MATERIAL PROVIDED:

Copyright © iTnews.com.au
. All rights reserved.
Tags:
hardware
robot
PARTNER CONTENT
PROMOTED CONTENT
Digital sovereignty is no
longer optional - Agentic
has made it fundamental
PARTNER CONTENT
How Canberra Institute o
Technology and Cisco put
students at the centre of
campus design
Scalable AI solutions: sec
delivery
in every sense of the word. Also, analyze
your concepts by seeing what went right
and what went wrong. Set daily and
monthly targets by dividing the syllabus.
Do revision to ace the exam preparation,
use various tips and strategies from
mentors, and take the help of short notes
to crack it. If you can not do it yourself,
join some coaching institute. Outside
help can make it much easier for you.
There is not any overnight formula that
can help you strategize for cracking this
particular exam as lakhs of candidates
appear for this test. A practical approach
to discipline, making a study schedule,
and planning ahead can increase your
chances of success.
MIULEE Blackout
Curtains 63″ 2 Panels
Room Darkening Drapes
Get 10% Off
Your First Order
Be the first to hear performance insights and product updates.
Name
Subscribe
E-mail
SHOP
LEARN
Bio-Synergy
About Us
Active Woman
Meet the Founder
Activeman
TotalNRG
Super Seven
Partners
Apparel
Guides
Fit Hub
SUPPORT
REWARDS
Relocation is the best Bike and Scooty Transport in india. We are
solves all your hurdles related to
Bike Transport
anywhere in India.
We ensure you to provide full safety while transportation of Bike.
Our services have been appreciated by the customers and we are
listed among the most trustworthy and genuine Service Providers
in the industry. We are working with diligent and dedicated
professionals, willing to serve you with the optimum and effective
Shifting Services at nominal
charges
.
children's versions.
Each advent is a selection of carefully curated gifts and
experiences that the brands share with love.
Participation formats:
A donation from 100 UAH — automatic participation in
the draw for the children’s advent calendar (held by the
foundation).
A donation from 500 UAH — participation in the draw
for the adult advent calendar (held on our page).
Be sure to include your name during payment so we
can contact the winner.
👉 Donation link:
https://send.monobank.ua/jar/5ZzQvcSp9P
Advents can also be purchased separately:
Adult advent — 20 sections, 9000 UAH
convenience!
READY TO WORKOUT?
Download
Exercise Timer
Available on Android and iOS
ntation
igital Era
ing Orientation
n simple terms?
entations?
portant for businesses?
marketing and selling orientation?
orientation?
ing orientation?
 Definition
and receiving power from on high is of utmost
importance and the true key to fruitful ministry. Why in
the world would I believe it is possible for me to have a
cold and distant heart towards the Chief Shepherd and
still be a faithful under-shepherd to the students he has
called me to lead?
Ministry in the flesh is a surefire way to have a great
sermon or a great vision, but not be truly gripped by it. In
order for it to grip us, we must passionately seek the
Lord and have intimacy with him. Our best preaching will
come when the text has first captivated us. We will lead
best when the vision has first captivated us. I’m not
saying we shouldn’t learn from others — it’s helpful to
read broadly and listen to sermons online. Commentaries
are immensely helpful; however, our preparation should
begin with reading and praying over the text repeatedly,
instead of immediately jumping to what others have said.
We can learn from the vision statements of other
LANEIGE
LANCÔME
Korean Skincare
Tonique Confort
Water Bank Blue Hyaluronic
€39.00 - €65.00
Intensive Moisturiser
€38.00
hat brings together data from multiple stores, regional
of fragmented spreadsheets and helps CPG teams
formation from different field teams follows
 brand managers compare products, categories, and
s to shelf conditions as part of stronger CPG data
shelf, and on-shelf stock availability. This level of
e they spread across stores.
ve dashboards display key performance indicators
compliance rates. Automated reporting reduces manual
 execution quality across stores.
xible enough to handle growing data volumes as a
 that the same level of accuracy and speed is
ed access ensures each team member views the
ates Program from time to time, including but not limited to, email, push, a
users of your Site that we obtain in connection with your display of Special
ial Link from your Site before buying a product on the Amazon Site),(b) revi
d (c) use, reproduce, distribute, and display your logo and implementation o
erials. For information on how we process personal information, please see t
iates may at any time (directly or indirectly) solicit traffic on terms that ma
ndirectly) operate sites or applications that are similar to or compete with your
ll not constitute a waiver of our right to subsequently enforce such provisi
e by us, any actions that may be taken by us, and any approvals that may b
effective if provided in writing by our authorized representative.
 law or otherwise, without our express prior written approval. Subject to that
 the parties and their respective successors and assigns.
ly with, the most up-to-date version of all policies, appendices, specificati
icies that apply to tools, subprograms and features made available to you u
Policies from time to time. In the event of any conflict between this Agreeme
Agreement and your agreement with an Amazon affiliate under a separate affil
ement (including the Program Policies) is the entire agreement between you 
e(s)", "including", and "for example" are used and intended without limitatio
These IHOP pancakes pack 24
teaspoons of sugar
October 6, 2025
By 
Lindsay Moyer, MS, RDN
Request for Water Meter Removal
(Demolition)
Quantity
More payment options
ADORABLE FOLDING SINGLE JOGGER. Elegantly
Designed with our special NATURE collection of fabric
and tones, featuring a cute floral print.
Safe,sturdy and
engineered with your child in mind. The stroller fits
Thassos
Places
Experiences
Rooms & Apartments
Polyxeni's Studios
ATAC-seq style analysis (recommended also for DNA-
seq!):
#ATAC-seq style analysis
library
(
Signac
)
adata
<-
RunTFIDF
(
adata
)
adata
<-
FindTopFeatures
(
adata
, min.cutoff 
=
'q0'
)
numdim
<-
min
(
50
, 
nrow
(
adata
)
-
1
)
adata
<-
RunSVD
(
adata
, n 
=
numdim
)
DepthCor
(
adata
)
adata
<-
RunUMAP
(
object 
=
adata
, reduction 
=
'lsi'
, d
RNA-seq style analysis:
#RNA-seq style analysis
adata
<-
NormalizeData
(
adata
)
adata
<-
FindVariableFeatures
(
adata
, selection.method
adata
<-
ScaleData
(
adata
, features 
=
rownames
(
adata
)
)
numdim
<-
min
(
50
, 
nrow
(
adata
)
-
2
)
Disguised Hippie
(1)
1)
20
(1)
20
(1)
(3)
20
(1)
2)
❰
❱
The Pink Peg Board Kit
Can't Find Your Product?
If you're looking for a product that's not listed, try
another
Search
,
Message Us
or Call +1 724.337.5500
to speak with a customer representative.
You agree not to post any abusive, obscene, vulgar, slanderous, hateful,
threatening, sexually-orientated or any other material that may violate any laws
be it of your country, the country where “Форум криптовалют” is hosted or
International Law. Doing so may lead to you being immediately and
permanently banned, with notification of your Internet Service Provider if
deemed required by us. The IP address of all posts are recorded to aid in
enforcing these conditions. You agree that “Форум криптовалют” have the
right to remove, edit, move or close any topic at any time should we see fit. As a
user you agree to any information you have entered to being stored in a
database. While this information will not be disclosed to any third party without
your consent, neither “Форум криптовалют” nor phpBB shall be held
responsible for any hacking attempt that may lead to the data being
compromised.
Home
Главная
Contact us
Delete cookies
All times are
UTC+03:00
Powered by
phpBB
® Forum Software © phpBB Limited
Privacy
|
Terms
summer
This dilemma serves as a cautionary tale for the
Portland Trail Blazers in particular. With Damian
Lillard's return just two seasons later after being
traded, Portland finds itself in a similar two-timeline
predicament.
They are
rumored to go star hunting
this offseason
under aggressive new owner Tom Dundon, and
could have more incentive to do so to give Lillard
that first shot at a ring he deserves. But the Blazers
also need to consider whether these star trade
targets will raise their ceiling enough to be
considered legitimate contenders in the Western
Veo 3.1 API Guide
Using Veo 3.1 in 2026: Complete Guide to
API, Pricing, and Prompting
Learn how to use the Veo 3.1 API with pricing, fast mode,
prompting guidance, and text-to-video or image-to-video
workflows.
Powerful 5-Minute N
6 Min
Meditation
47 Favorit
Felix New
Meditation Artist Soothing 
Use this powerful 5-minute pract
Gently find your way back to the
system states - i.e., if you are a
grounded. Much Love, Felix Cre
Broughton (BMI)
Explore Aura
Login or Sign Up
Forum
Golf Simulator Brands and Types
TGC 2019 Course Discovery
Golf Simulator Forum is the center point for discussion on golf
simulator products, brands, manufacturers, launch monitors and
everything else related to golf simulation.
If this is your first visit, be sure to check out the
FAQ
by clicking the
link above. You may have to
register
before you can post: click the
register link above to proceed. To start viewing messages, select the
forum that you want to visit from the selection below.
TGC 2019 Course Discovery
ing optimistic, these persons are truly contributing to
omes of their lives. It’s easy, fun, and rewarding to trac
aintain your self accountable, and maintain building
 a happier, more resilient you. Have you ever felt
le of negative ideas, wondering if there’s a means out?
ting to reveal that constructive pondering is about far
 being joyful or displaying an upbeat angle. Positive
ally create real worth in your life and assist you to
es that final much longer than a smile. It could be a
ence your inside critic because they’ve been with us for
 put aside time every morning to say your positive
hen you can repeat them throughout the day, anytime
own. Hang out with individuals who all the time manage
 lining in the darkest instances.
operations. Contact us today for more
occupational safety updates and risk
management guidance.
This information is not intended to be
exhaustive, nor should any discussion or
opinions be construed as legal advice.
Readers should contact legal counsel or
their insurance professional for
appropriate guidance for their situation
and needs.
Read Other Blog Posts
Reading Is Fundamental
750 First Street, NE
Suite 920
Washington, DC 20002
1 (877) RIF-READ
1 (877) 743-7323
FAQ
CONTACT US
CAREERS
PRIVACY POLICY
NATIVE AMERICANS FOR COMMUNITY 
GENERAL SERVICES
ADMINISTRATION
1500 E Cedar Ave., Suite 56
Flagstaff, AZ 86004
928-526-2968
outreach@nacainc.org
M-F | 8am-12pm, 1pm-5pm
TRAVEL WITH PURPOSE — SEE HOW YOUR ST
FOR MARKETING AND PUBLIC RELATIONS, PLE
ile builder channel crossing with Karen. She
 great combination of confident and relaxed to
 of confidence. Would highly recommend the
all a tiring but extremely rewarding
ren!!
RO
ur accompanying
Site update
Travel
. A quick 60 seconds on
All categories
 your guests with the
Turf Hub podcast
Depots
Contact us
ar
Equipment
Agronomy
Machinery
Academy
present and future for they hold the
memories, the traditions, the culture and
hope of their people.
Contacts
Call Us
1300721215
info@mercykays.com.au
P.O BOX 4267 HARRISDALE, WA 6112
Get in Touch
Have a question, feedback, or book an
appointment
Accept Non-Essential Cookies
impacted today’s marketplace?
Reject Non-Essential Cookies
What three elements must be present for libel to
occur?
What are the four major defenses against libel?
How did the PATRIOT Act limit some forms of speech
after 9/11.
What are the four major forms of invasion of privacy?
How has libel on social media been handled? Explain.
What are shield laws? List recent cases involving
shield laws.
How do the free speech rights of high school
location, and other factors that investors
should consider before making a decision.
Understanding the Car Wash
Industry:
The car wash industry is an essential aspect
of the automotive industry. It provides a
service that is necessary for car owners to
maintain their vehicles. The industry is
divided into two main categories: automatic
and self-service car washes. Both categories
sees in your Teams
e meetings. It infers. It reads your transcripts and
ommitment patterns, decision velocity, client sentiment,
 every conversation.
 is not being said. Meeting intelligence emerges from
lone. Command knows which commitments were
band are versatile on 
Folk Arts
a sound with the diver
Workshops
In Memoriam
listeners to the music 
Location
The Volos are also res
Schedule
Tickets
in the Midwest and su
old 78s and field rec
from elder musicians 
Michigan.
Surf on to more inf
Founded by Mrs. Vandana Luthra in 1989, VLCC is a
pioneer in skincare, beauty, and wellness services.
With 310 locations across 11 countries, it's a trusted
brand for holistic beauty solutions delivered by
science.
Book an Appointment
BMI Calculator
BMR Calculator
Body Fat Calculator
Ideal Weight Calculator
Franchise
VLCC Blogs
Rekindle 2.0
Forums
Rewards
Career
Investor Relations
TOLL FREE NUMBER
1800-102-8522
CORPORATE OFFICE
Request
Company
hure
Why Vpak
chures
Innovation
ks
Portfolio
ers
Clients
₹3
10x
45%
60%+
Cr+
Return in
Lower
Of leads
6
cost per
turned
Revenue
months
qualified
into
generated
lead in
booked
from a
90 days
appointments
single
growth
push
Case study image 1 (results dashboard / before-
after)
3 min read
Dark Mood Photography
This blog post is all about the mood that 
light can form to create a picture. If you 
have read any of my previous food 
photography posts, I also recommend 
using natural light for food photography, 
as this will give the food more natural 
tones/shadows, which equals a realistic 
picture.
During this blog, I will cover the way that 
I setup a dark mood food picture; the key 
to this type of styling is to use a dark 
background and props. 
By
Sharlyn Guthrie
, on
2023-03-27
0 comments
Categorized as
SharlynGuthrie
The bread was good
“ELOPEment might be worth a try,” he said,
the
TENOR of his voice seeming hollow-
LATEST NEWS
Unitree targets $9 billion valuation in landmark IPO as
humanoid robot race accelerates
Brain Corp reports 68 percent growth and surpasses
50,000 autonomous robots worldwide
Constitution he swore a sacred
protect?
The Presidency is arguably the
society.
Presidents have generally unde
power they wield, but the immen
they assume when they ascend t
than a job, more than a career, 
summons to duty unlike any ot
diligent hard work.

REQUIRED WORK:
Every line from the top of the material through the line containing "in every sense of the word. Also, analyze" must be transcribed exactly, and no other line may appear.

ANSWER SECTION:
Copyright © iTnews.com.au
. All rights reserved.
Tags:
hardware
robot
PARTNER CONTENT
PROMOTED CONTENT
Digital sovereignty is no
longer optional - Agentic
has made it fundamental
PARTNER CONTENT
How Canberra Institute o
Technology and Cisco put
students at the centre of
campus design
Scalable AI solutions: sec
delivery
in every sense of the word. Also, analyze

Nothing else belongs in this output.